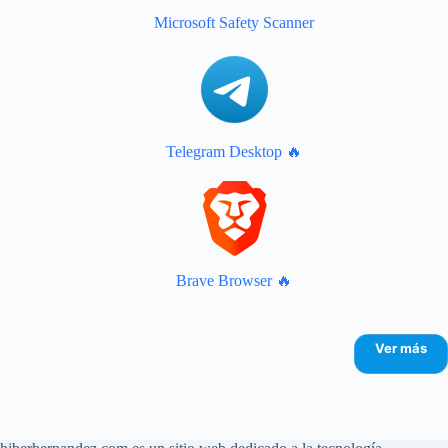
Microsoft Safety Scanner
Telegram Desktop 🔥
Brave Browser 🔥
Ver más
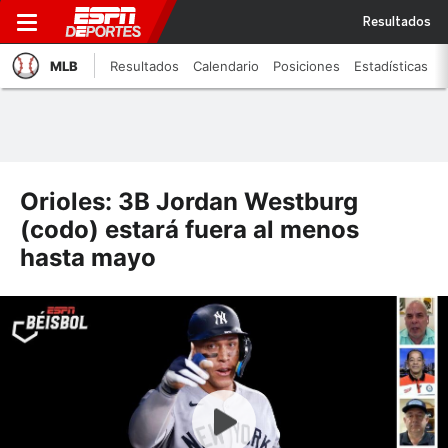
Resultados
MLB
Resultados
Calendario
Posiciones
Estadísticas
Orioles: 3B Jordan Westburg
(codo) estará fuera al menos
hasta mayo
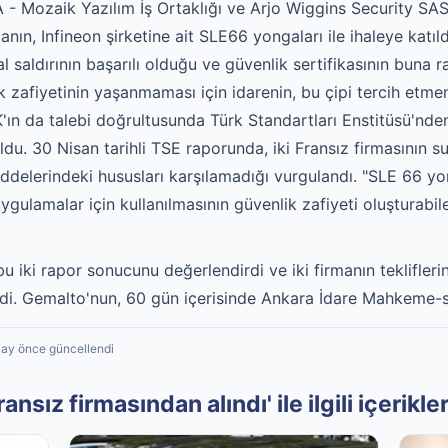
SA - Mozaik Yazılım İş Ortaklığı ve Arjo Wiggins Security SAS 
irmanın, Infineon şirketine ait SLE66 yongaları ile ihaleye katıl
l saldırının başarılı olduğu ve güvenlik sertifikasının buna
ik zafiyetinin yaşanmaması için idarenin, bu çipi tercih etm
'ın da talebi doğrultusunda Türk Standartları Enstitüsü'nde
ldu. 30 Nisan tarihli TSE raporunda, iki Fransız firmasının 
addelerindeki hususları karşılamadığı vurgulandı. "SLE 66 yo
k uygulamalar için kullanılmasının güvenlik zafiyeti oluşturab
bu iki rapor sonucunu değerlendirdi ve iki firmanın teklifleri
verdi. Gemalto'nun, 60 gün içerisinde Ankara İdare Mahkeme
2 ay önce güncellendi
ansız firmasından alındı' ile ilgili içerikle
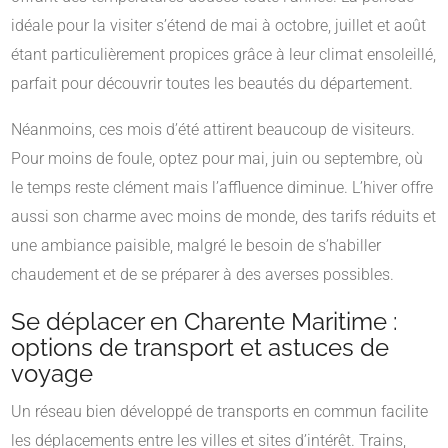
idéale pour la visiter s’étend de mai à octobre, juillet et août
étant particulièrement propices grâce à leur climat ensoleillé,
parfait pour découvrir toutes les beautés du département.
Néanmoins, ces mois d’été attirent beaucoup de visiteurs.
Pour moins de foule, optez pour mai, juin ou septembre, où
le temps reste clément mais l’affluence diminue. L’hiver offre
aussi son charme avec moins de monde, des tarifs réduits et
une ambiance paisible, malgré le besoin de s’habiller
chaudement et de se préparer à des averses possibles.
Se déplacer en Charente Maritime :
options de transport et astuces de
voyage
Un réseau bien développé de transports en commun facilite
les déplacements entre les villes et sites d’intérêt. Trains,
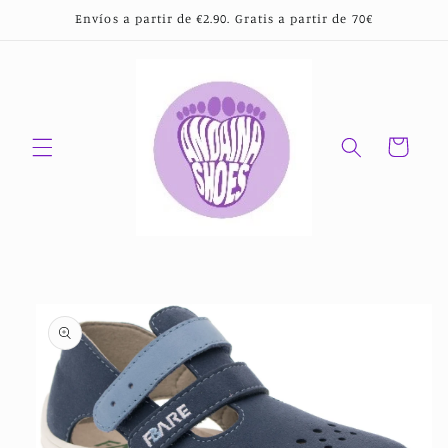
Ir
Envíos a partir de €2.90. Gratis a partir de 70€
directamente
al contenido
Carrito
Ir
directamente
a la
información
del producto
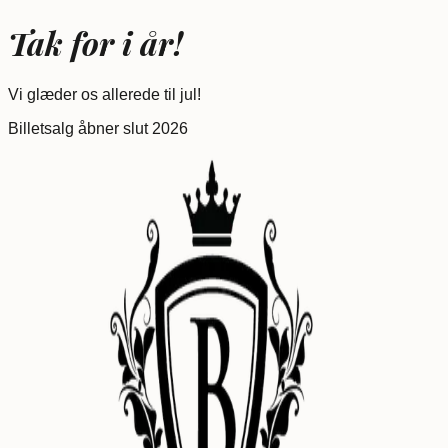
Tak for i år!
Vi glæder os allerede til jul!
Billetsalg åbner slut 2026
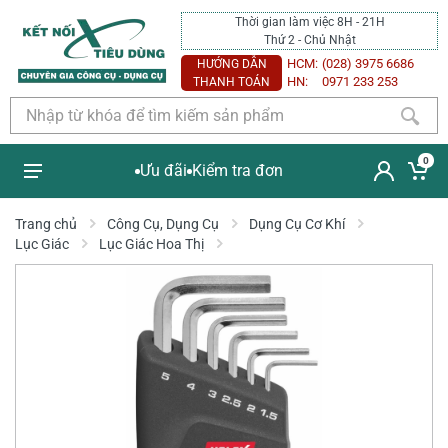
Thời gian làm việc 8H - 21H
Thứ 2 - Chủ Nhật
HCM:
(028) 3975 6686
HƯỚNG DẪN
HN:
0971 233 253
THANH TOÁN
0
Ưu đãi
Kiểm tra đơn
Trang chủ
Công Cụ, Dụng Cụ
Dụng Cụ Cơ Khí
Lục Giác
Lục Giác Hoa Thị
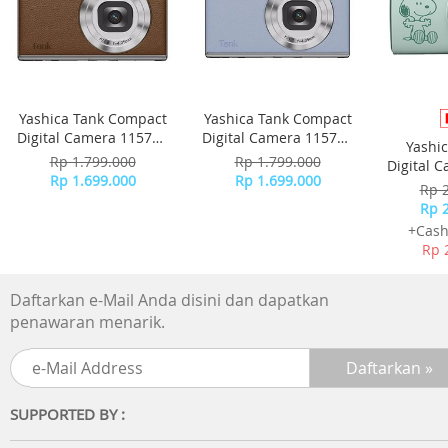
Yashica Tank Compact
Yashica Tank Compact
Digital Camera 115755
Digital Camera 115756
Yashi
- Brown
- Sky Blue
Rp 1.799.000
Rp 1.799.000
Digital 
Rp 1.699.000
Rp 1.699.000
-
Rp 
Rp 
+Cash
Rp 
Daftarkan e-Mail Anda disini dan dapatkan
penawaran menarik.
SUPPORTED BY :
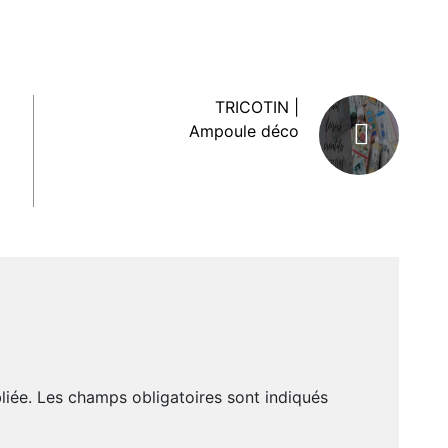
TRICOTIN |
Ampoule déco
liée.
Les champs obligatoires sont indiqués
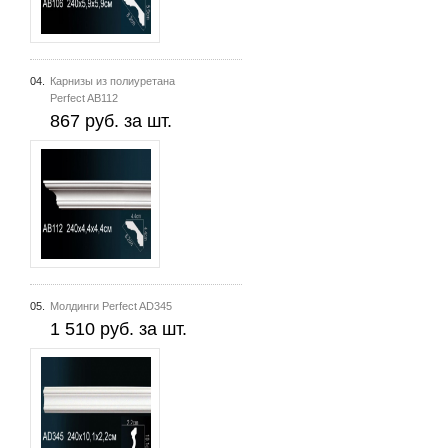
04.
Карнизы из полиуретана
Perfect AB112
867 руб. за шт.
05.
Молдинги Perfect AD345
1 510 руб. за шт.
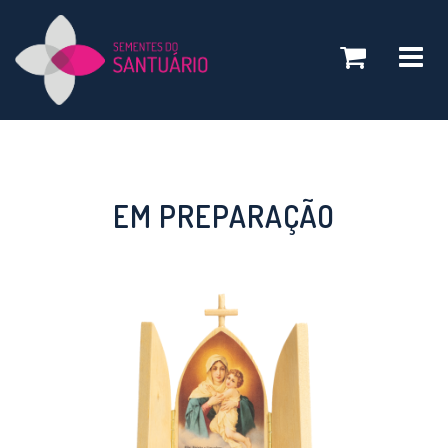
Toggle
navigatio
EM PREPARAÇÃO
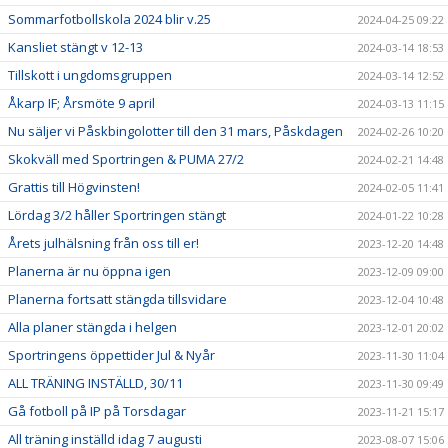
Sommarfotbollskola 2024 blir v.25
2024-04-25 09:22
Kansliet stängt v 12-13
2024-03-14 18:53
Tillskott i ungdomsgruppen
2024-03-14 12:52
Åkarp IF; Årsmöte 9 april
2024-03-13 11:15
Nu säljer vi Påskbingolotter till den 31 mars, Påskdagen
2024-02-26 10:20
Skokväll med Sportringen & PUMA 27/2
2024-02-21 14:48
Grattis till Högvinsten!
2024-02-05 11:41
Lördag 3/2 håller Sportringen stängt
2024-01-22 10:28
Årets julhälsning från oss till er!
2023-12-20 14:48
Planerna är nu öppna igen
2023-12-09 09:00
Planerna fortsatt stängda tillsvidare
2023-12-04 10:48
Alla planer stängda i helgen
2023-12-01 20:02
Sportringens öppettider Jul & Nyår
2023-11-30 11:04
ALL TRÄNING INSTÄLLD, 30/11
2023-11-30 09:49
Gå fotboll på IP på Torsdagar
2023-11-21 15:17
All träning inställd idag 7 augusti
2023-08-07 15:06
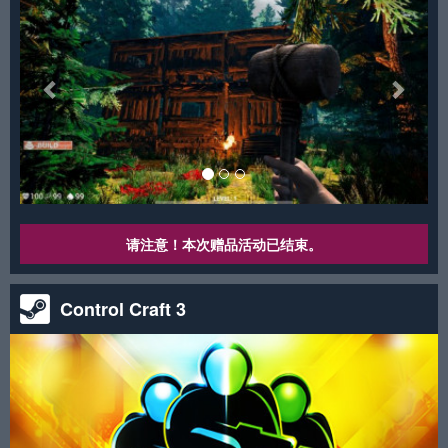
请注意！本次赠品活动已结束。
Control Craft 3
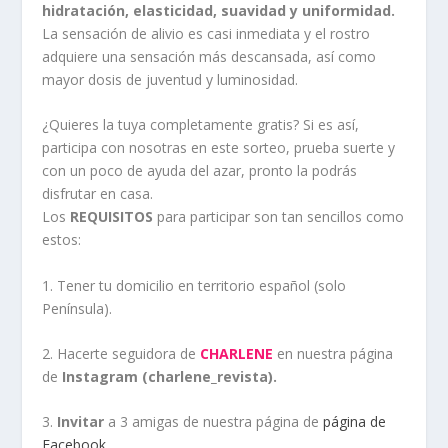
hidratación, elasticidad, suavidad y uniformidad.
La sensación de alivio es casi inmediata y el rostro
adquiere una sensación más descansada, así como
mayor dosis de juventud y luminosidad.
¿Quieres la tuya completamente gratis? Si es así,
participa con nosotras en este sorteo, prueba suerte y
con un poco de ayuda del azar, pronto la podrás
disfrutar en casa.
Los
REQUISITOS
para participar son tan sencillos como
estos:
1. Tener tu domicilio en territorio español (solo
Península).
2. Hacerte seguidora de
CHARLENE
en nuestra página
de
Instagram (charlene_revista).
3.
Invitar
a 3 amigas de nuestra página de
página de
Facebook
.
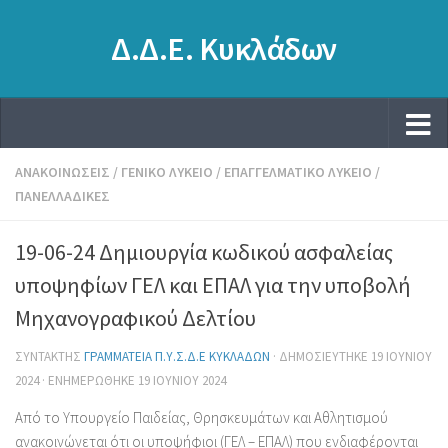
Δ.Δ.Ε. Κυκλάδων
ΑΝΑΚΟΙΝΏΣΕΙΣ
/
ΓΕΝΙΚΌ ΛΎΚΕΙΟ
/
ΕΠΑΓΓΕΛΜΑΤΙΚΌ ΛΎΚΕΙΟ
/
ΠΑΝΕΛΛΑΔΙΚΈΣ
19-06-24 Δημιουργία κωδικού ασφαλείας
υποψηφίων ΓΕΛ και ΕΠΑΛ για την υποβολή
Μηχανογραφικού Δελτίου
ΣΥΝΤΆΚΤΗΣ
ΓΡΑΜΜΑΤΕΊΑ Π.Υ.Σ.Δ.Ε ΚΥΚΛΆΔΩΝ
· ΔΗΜΟΣΙΕΎΤΗΚΕ
19 ΙΟΥΝΊΟΥ
2024
· ΕΝΗΜΕΡΏΘΗΚΕ
19 ΙΟΥΝΊΟΥ 2024
Από το Υπουργείο Παιδείας, Θρησκευμάτων και Αθλητισμού
ανακοινώνεται ότι οι υποψήφιοι (ΓΕΛ – ΕΠΑΛ) που ενδιαφέρονται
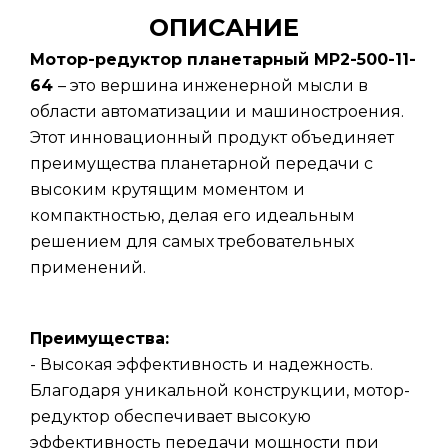
ОПИСАНИЕ
Мотор-редуктор планетарный МР2-500-11-
64
– это вершина инженерной мысли в
области автоматизации и машиностроения.
Этот инновационный продукт объединяет
преимущества планетарной передачи с
высоким крутящим моментом и
компактностью, делая его идеальным
решением для самых требовательных
применений.
Преимущества:
- Высокая эффективность и надежность.
Благодаря уникальной конструкции, мотор-
редуктор обеспечивает высокую
эффективность передачи мощности при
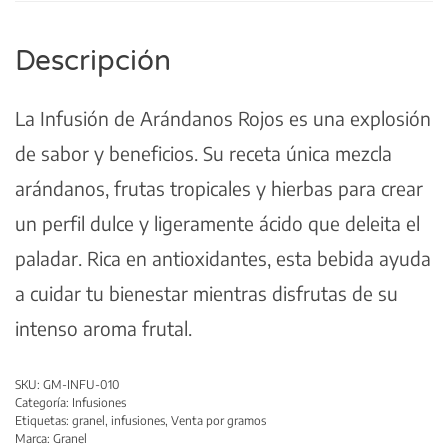
Descripción
La Infusión de Arándanos Rojos es una explosión
de sabor y beneficios. Su receta única mezcla
arándanos, frutas tropicales y hierbas para crear
un perfil dulce y ligeramente ácido que deleita el
paladar. Rica en antioxidantes, esta bebida ayuda
a cuidar tu bienestar mientras disfrutas de su
intenso aroma frutal.
SKU:
GM-INFU-010
Categoría:
Infusiones
Etiquetas:
granel
,
infusiones
,
Venta por gramos
Marca:
Granel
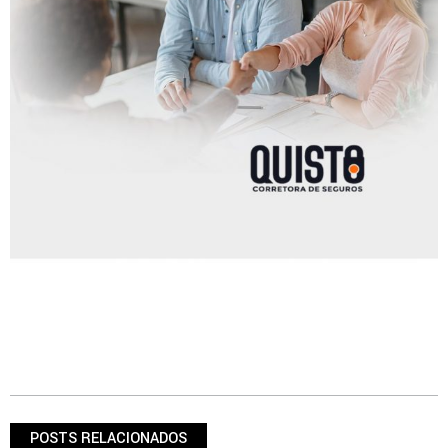
POSTS RELACIONADOS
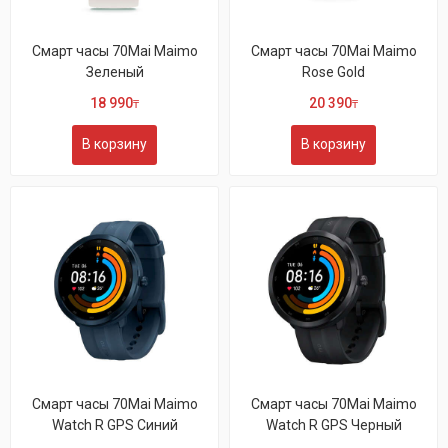
Смарт часы 70Mai Maimo
Смарт часы 70Mai Maimo
Зеленый
Rose Gold
18 990
20 390
₸
₸
В корзину
В корзину
Смарт часы 70Mai Maimo
Смарт часы 70Mai Maimo
Watch R GPS Синий
Watch R GPS Черный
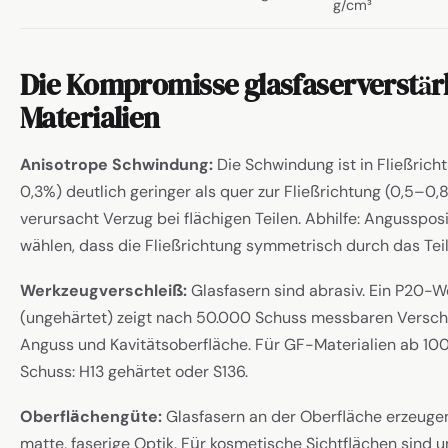
g/cm³
Die Kompromisse glasfaserverstär
Materialien
Anisotrope Schwindung:
Die Schwindung ist in Fließricht
0,3%) deutlich geringer als quer zur Fließrichtung (0,5–0,
verursacht Verzug bei flächigen Teilen. Abhilfe: Angussposi
wählen, dass die Fließrichtung symmetrisch durch das Teil 
Werkzeugverschleiß:
Glasfasern sind abrasiv. Ein P20-
(ungehärtet) zeigt nach 50.000 Schuss messbaren Versch
Anguss und Kavitätsoberfläche. Für GF-Materialien ab 10
Schuss: H13 gehärtet oder S136.
Oberflächengüte:
Glasfasern an der Oberfläche erzeuge
matte, faserige Optik. Für kosmetische Sichtflächen sind u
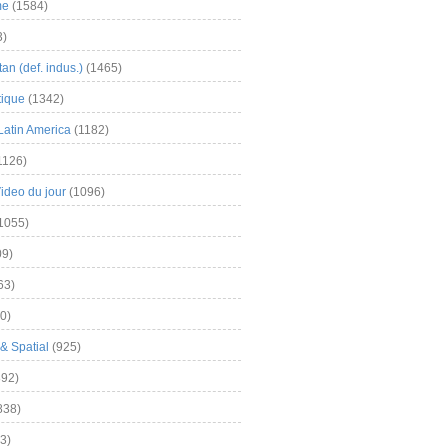
me
(1584)
3)
an (def. indus.)
(1465)
tique
(1342)
Latin America
(1182)
1126)
Video du jour
(1096)
1055)
9)
63)
0)
& Spatial
(925)
92)
838)
3)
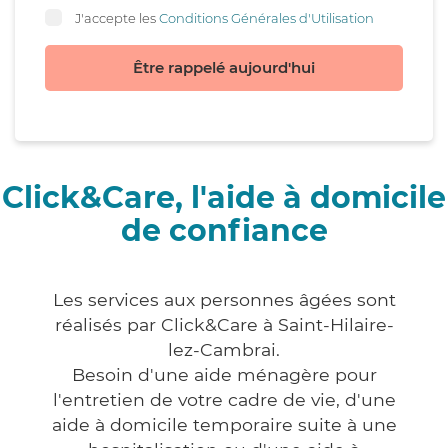
J'accepte les
Conditions Générales d'Utilisation
Être rappelé aujourd'hui
Click&Care, l'aide à domicile
de confiance
Les services aux personnes âgées sont
réalisés par Click&Care à Saint-Hilaire-
lez-Cambrai.
Besoin d'une aide ménagère pour
l'entretien de votre cadre de vie, d'une
aide à domicile temporaire suite à une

______________________________

■ Instruction
The answer must be an exact copy of the lines above, from the start of the records through the line with "irmanın, Infineon şirketine", and of nothing else; no pictures belong in it.

■ Exercise output
Microsoft Safety Scanner
Telegram Desktop 🔥
Brave Browser 🔥
Ver más
Resultados
MLB
Resultados
Calendario
Posiciones
Estadísticas
Orioles: 3B Jordan Westburg
(codo) estará fuera al menos
hasta mayo
SA - Mozaik Yazılım İş Ortaklığı ve Arjo Wiggins Security SAS 
irmanın, Infineon şirketine ait SLE66 yongaları ile ihaleye katıl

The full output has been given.